• Exercise description:
Print every item below word for word, omitting the pictures.

• Data excerpts:
'''

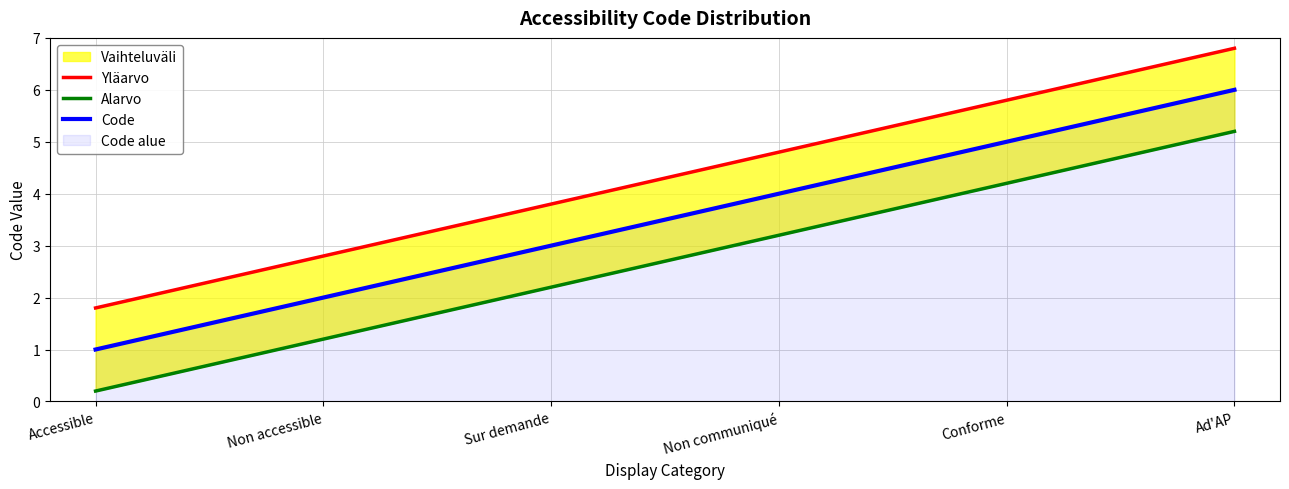

Reading right to left, transcribe all the data shown in this chart.

Yläarvo: Ad'AP=6.8	Conforme=5.8	Non communiqué=4.8	Sur demande=3.8	Non accessible=2.8	Accessible=1.8
Alarvo: Ad'AP=5.2	Conforme=4.2	Non communiqué=3.2	Sur demande=2.2	Non accessible=1.2	Accessible=0.2
Code: Ad'AP=6.0	Conforme=5.0	Non communiqué=4.0	Sur demande=3.0	Non accessible=2.0	Accessible=1.0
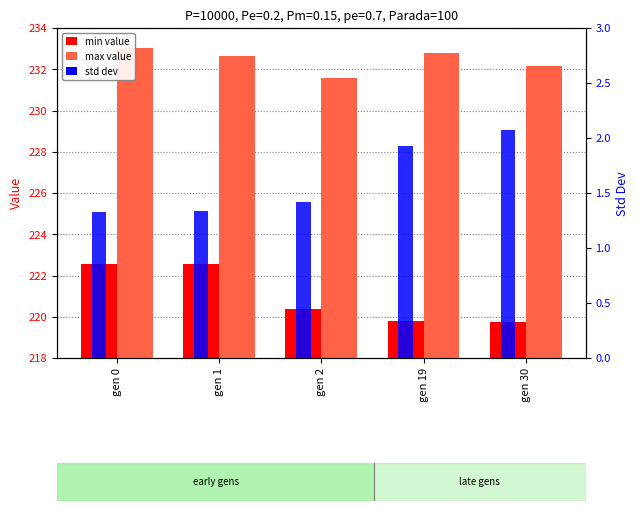

The std series shows 1.3 at gen 0. True or false?

True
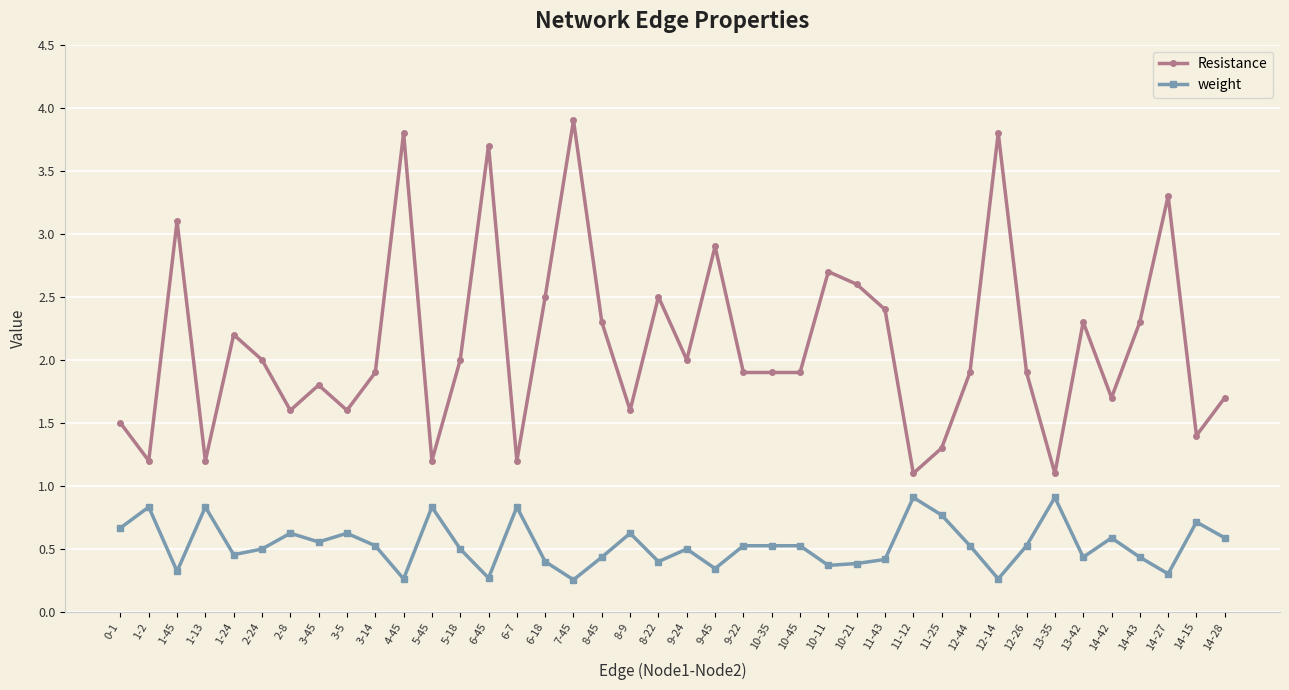

At which category is the sum across all series the highest?

7-45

'''

• Exercise solution:
Reading right to left, transcribe all the data shown in this chart.

Yläarvo: Ad'AP=6.8	Conforme=5.8	Non communiqué=4.8	Sur demande=3.8	Non accessible=2.8	Accessible=1.8
Alarvo: Ad'AP=5.2	Conforme=4.2	Non communiqué=3.2	Sur demande=2.2	Non accessible=1.2	Accessible=0.2
Code: Ad'AP=6.0	Conforme=5.0	Non communiqué=4.0	Sur demande=3.0	Non accessible=2.0	Accessible=1.0

The std series shows 1.3 at gen 0. True or false?

True

At which category is the sum across all series the highest?

7-45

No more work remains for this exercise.